[Stored records]
(begin)

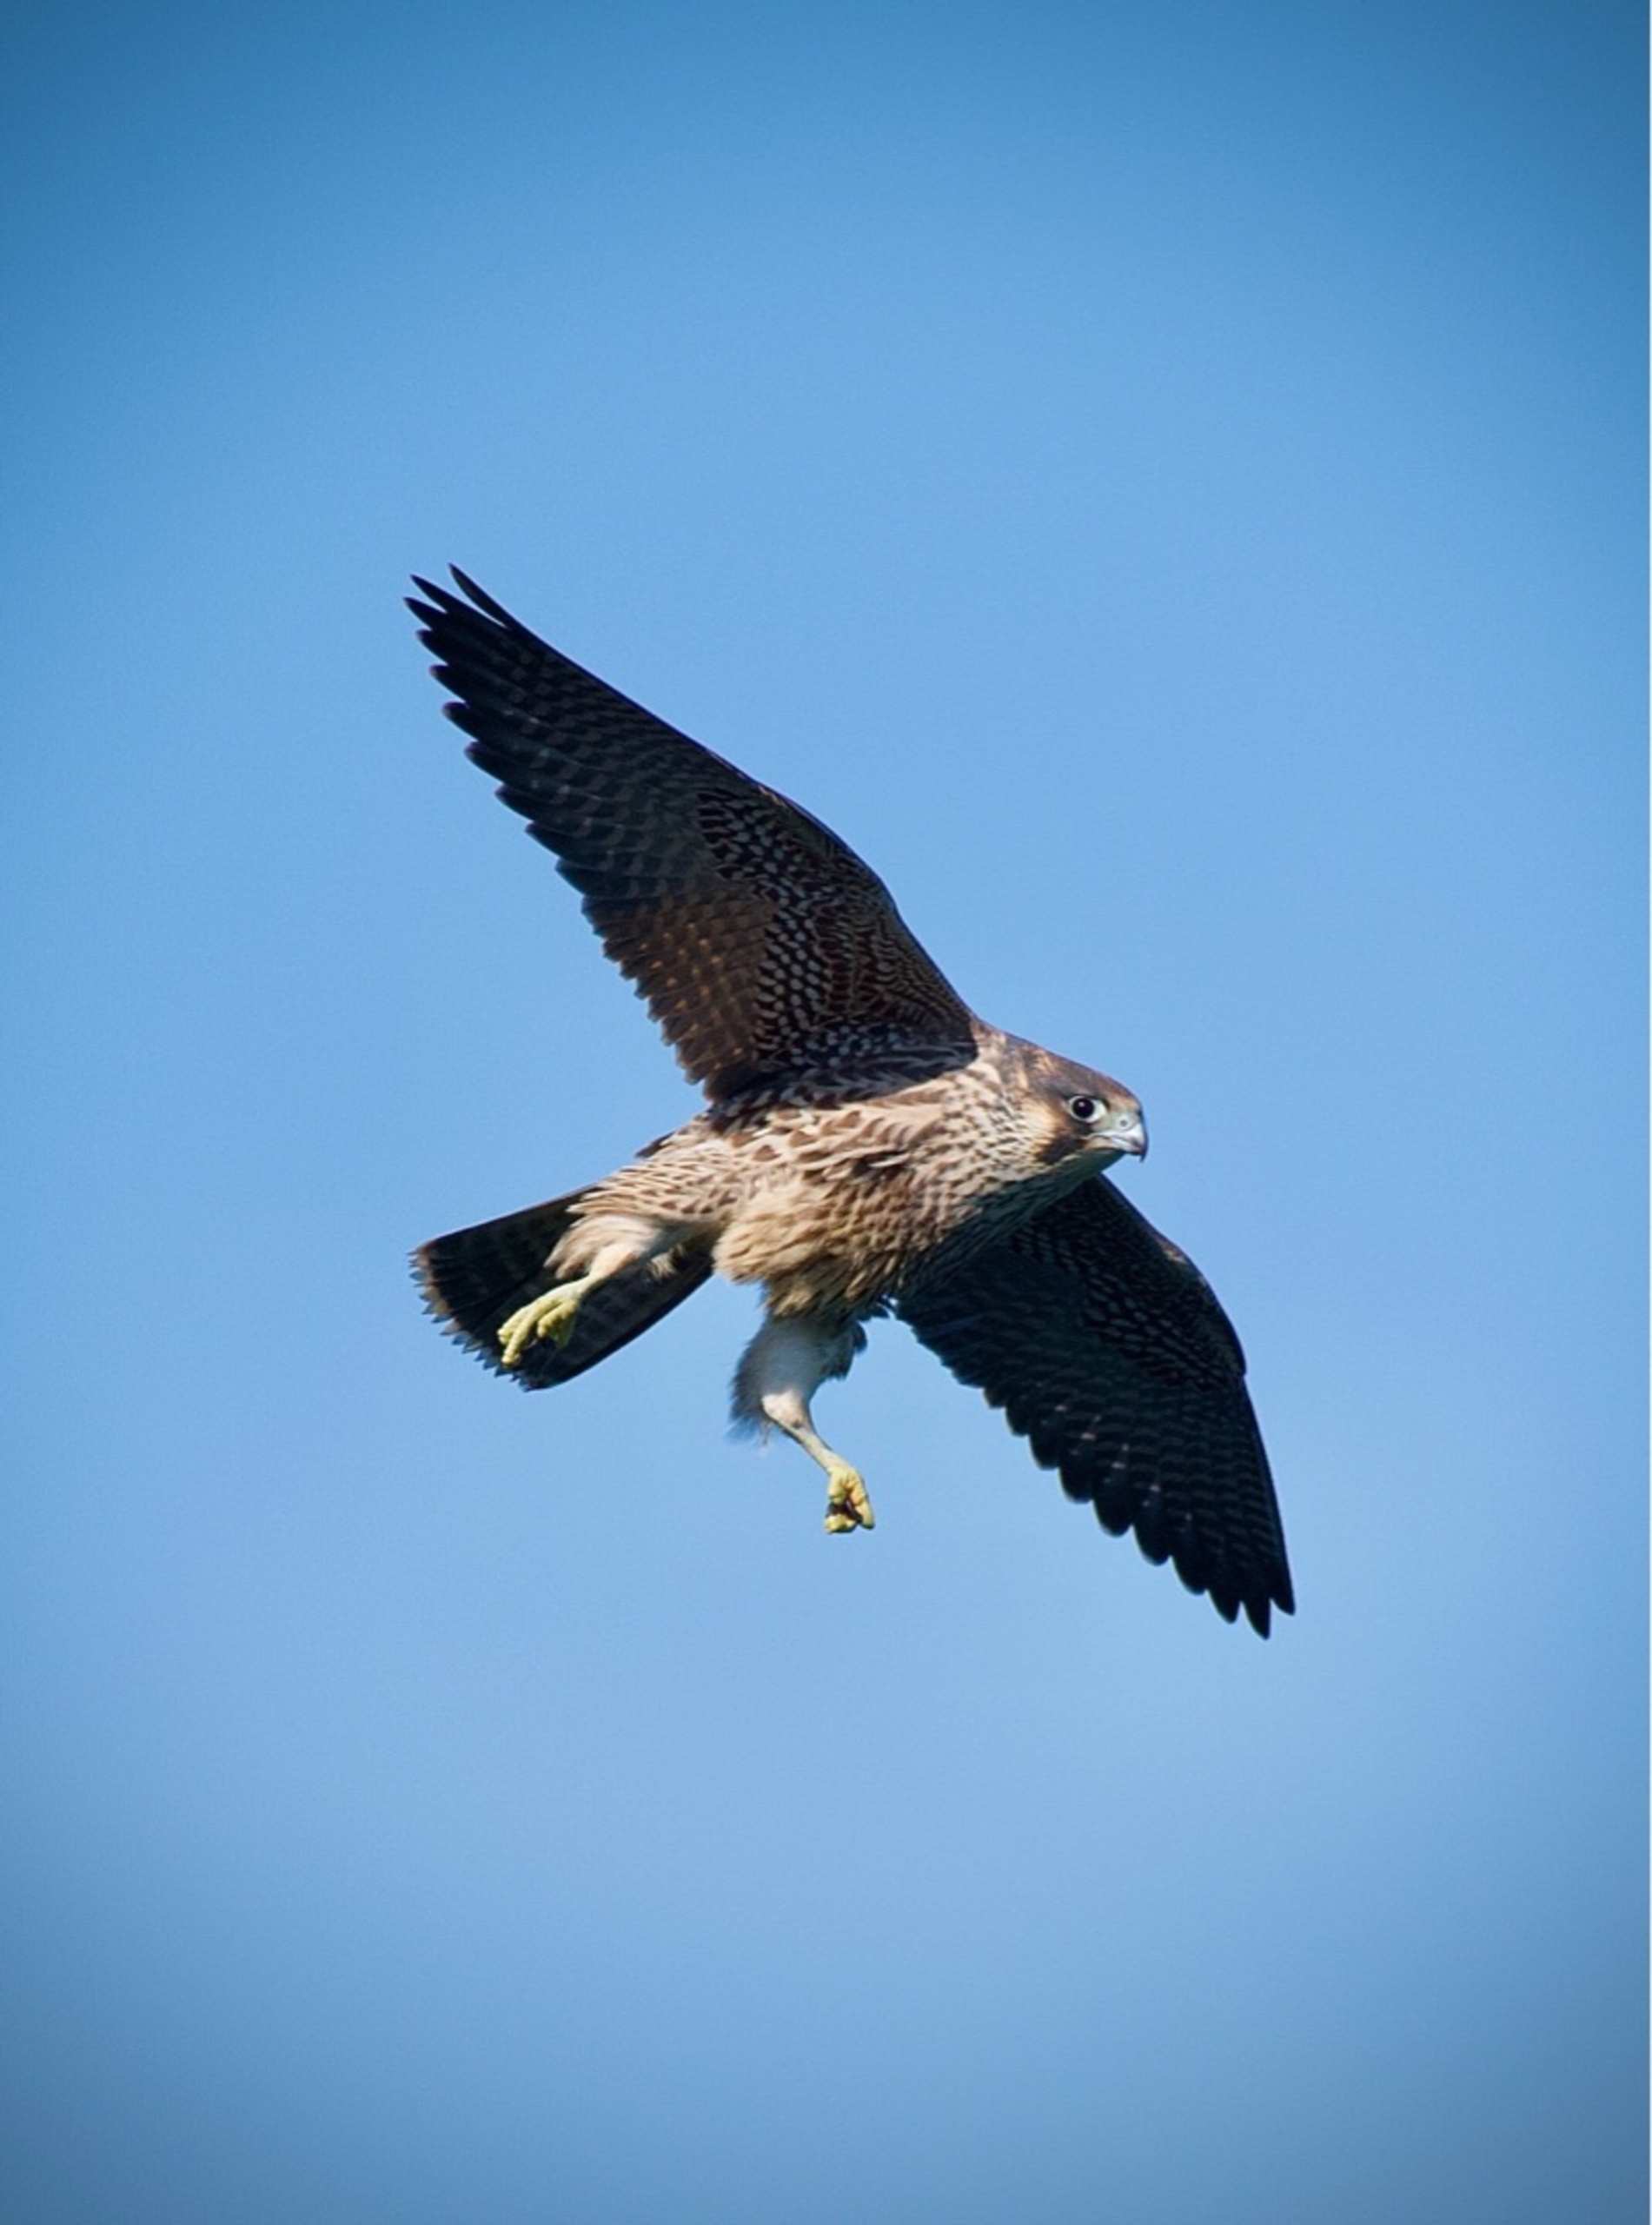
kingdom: Animalia
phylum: Chordata
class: Aves
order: Falconiformes
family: Falconidae
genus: Falco
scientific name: Falco peregrinus
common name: Vandrefalk
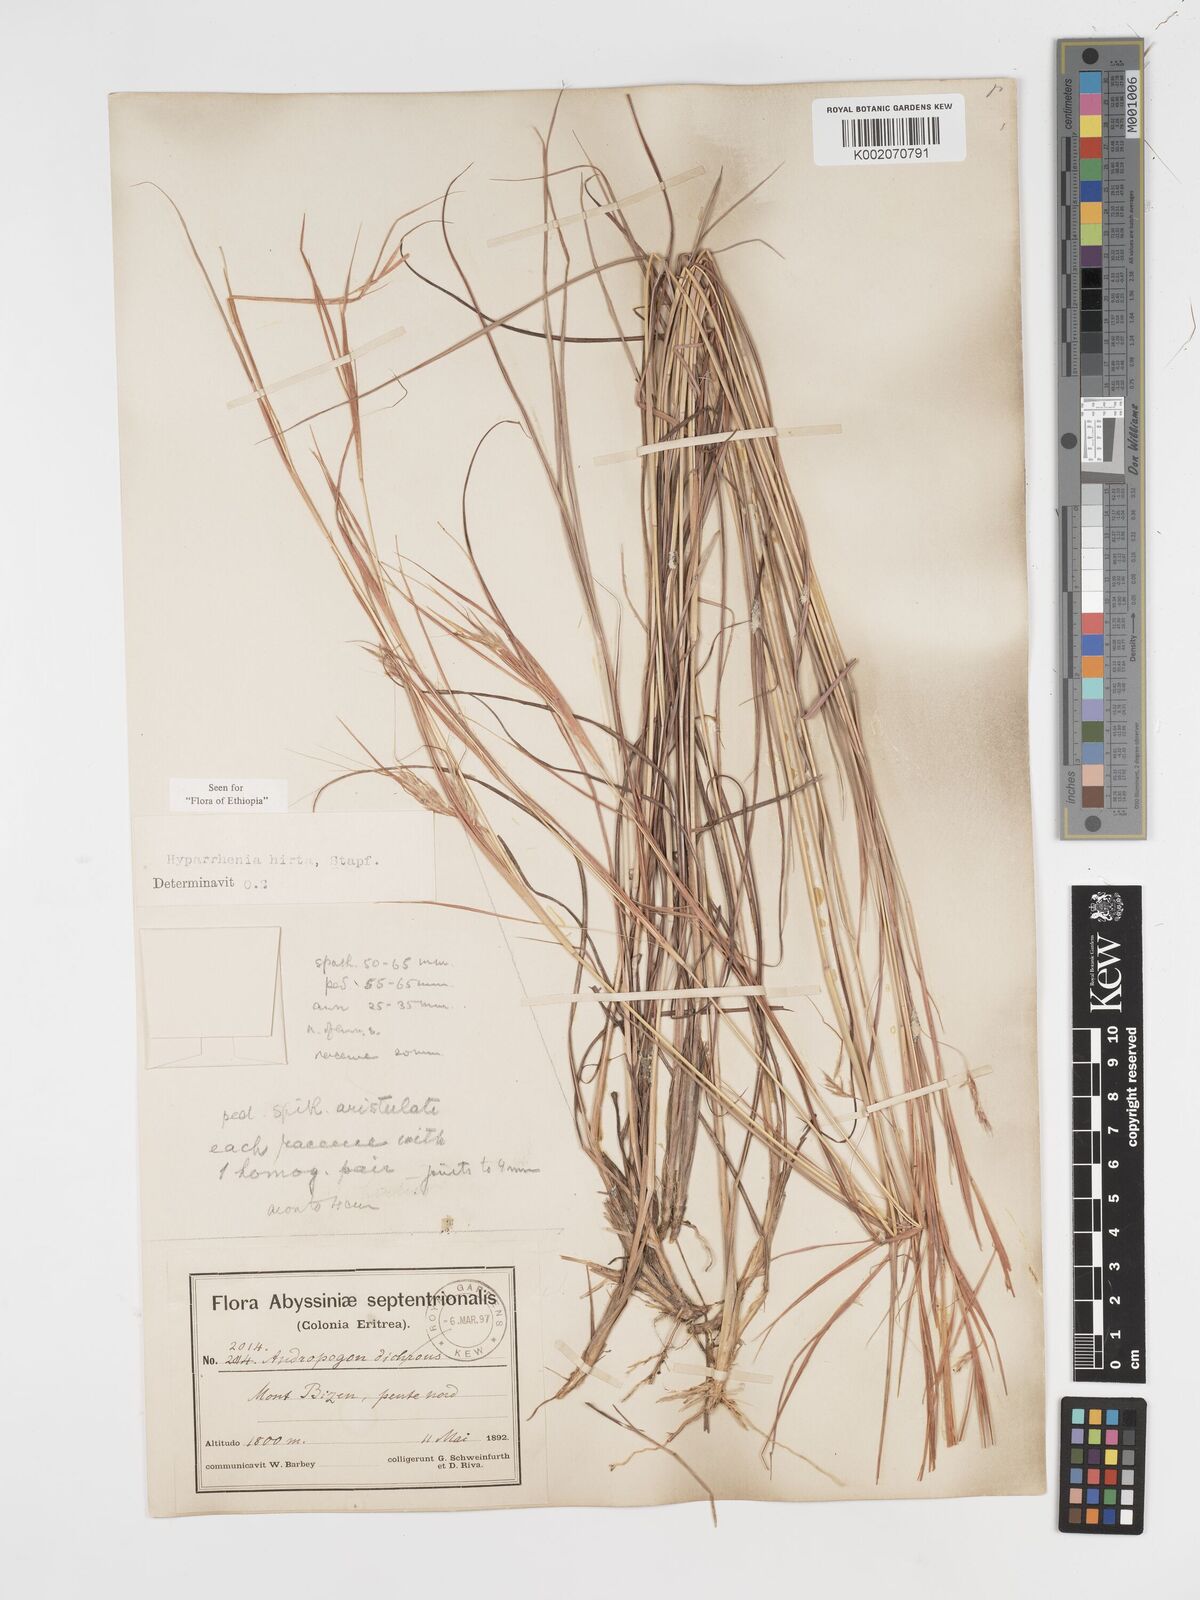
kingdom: Plantae
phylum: Tracheophyta
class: Liliopsida
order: Poales
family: Poaceae
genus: Hyparrhenia
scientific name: Hyparrhenia hirta
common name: Thatching grass
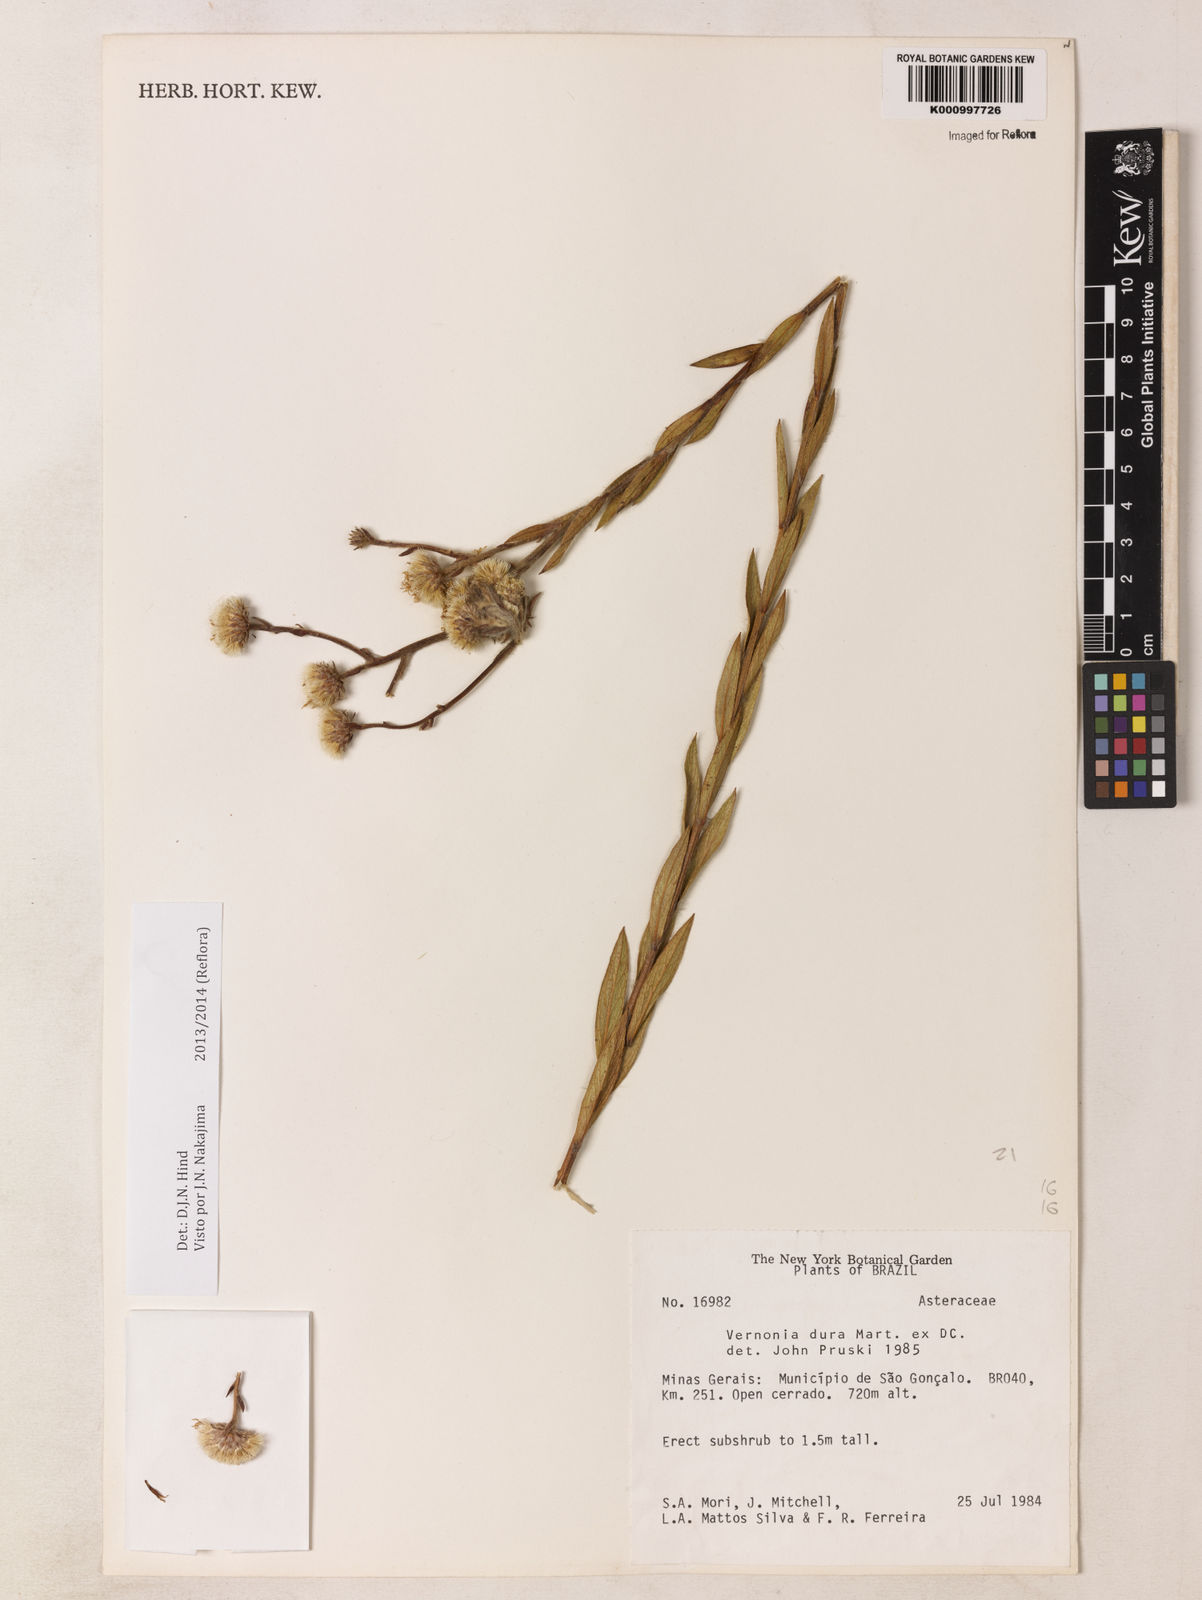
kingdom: Plantae
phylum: Tracheophyta
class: Magnoliopsida
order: Asterales
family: Asteraceae
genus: Lessingianthus
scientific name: Lessingianthus durus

(end)

[Stated problem] Swap "phylum" for "division" throughout the data above and write the lines out again with nothing else changed. Leave out the picture lines.

[Answer to the exercise]
kingdom: Animalia
division: Chordata
class: Aves
order: Falconiformes
family: Falconidae
genus: Falco
scientific name: Falco peregrinus
common name: Vandrefalk
kingdom: Plantae
division: Tracheophyta
class: Liliopsida
order: Poales
family: Poaceae
genus: Hyparrhenia
scientific name: Hyparrhenia hirta
common name: Thatching grass
kingdom: Plantae
division: Tracheophyta
class: Magnoliopsida
order: Asterales
family: Asteraceae
genus: Lessingianthus
scientific name: Lessingianthus durus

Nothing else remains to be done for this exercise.